Descubren el veneno de flecha más antiguo del mundo: de una planta y de hace 60.000 años
Investigadores de Sudáfrica y Suecia han identificado rastros del veneno de flecha más antiguo conocido hasta la fecha, localizado en las puntas de cuarzo de 60.000 años de antigüedad del Refugio Rocoso de Umhlatuzana (KwaZulu-Natal, Sudáfrica), según los resultados de una investigación publicada en la revista científica Science Advances.
De acuerdo con sus hallazgos, este veneno corresponde a residuos químicos de la planta gifbol (Boophone disticha), una planta venenosa que aún utilizan los cazadores tradicionales de esta región sudafricana.
Los autores de la investigación no solo destacan el hallazgo y la antigüedad del mismo, sino que ponen en valor su significado: los habitantes del sur de África ya contaban con un conocimiento avanzado de las sustancias tóxicas y su uso en la caza hace 60.000 años.
“Esta es la evidencia directa más antigua de que los humanos usaban veneno para flechas”, afirma la investigadora del Instituto de Investigación Paleolítica de la Universidad de Johannesburgo, Marlize Lombard.

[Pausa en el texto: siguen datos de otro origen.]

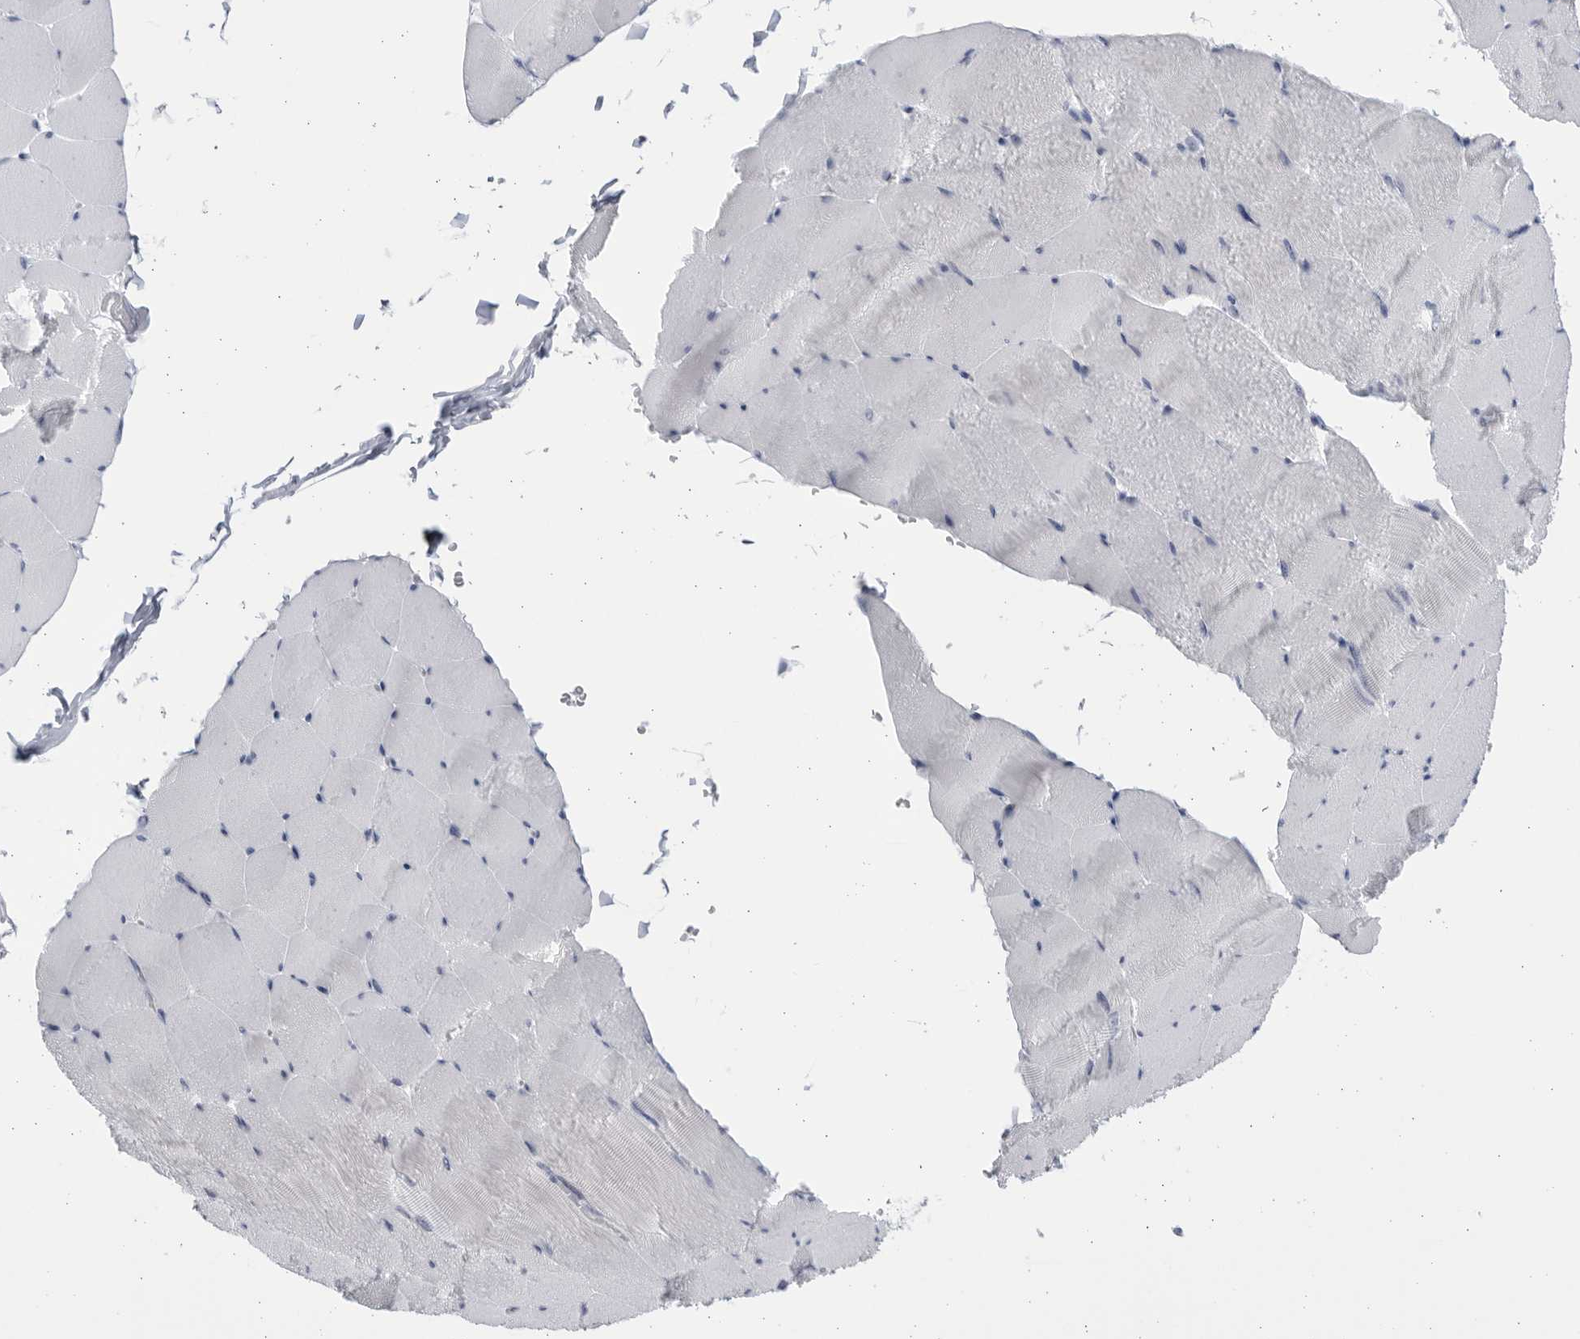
{"staining": {"intensity": "negative", "quantity": "none", "location": "none"}, "tissue": "skeletal muscle", "cell_type": "Myocytes", "image_type": "normal", "snomed": [{"axis": "morphology", "description": "Normal tissue, NOS"}, {"axis": "topography", "description": "Skeletal muscle"}], "caption": "Myocytes show no significant staining in normal skeletal muscle.", "gene": "CCDC181", "patient": {"sex": "male", "age": 62}}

A juicio de la profesora, son una muestra de que sabían cómo “usar la química de la naturaleza para aumentar la eficiencia de la caza”.
Esa combinación da muestra de la complejidad del planteamiento que hacían. “Usar veneno de flecha requiere planificación, paciencia y comprensión de la relación causa-efecto. Es una clara señal del pensamiento avanzado de los primeros humanos”, añade el profesor Anders Högberg, del Departamento de Ciencias Culturales de la Universidad de Linneo.
Un socorrido veneno
Los análisis químicos revelaron la presencia de los alcaloides bufanidrina y epibufanisina, sustancias presentes en la planta Boophone disticha, también conocida por los cazadores locales como cebolla venenosa, por sus propiedades altamente tóxicas.
También se encontraron sustancias similares en puntas de flecha de 250 años de antigüedad en colecciones suecas, lo que indica una larga continuidad de conocimiento y tradición.
“Al estudiar cuidadosamente la estructura química de las sustancias y, por lo tanto, extraer conclusiones sobre sus propiedades, pudimos determinar que estas sustancias en particular son lo suficientemente estables como para sobrevivir tanto tiempo en el suelo”, concluye el profesor Sven Isaksson, quien califica el hallazgo como “crucial”.